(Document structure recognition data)
• • • • • • •
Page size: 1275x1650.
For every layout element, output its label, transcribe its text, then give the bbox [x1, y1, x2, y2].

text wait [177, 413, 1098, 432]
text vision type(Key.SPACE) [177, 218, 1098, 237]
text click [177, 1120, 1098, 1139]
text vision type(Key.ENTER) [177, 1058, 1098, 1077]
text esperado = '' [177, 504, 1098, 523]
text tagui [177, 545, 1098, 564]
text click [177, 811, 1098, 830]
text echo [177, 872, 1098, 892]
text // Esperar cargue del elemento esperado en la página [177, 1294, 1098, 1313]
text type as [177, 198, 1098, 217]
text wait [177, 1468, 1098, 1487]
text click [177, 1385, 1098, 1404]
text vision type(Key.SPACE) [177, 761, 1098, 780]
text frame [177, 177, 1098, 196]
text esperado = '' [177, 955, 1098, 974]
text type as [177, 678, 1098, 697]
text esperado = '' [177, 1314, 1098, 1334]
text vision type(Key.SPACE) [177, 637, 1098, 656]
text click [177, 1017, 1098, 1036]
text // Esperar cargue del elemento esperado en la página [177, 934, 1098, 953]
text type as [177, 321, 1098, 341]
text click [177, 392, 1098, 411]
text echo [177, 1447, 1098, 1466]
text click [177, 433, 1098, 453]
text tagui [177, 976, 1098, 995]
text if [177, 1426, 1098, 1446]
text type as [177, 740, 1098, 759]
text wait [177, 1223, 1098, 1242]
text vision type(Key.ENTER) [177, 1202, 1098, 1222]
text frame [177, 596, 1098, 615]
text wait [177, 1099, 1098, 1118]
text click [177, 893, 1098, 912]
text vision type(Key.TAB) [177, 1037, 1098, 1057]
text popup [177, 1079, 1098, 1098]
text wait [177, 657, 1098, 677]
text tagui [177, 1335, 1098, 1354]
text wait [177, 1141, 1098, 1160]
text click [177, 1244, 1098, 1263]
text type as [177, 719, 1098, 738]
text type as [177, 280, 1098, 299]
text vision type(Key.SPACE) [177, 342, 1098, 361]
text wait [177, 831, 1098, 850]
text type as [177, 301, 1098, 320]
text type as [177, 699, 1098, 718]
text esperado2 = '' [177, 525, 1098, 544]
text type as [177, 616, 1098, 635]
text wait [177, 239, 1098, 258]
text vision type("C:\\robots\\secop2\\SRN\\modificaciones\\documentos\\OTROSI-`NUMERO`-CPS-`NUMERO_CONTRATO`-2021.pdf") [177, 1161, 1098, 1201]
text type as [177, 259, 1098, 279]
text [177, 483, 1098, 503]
• • • • • • •
Lines in the records that hold the word "página" are to be counted; give only the total.

2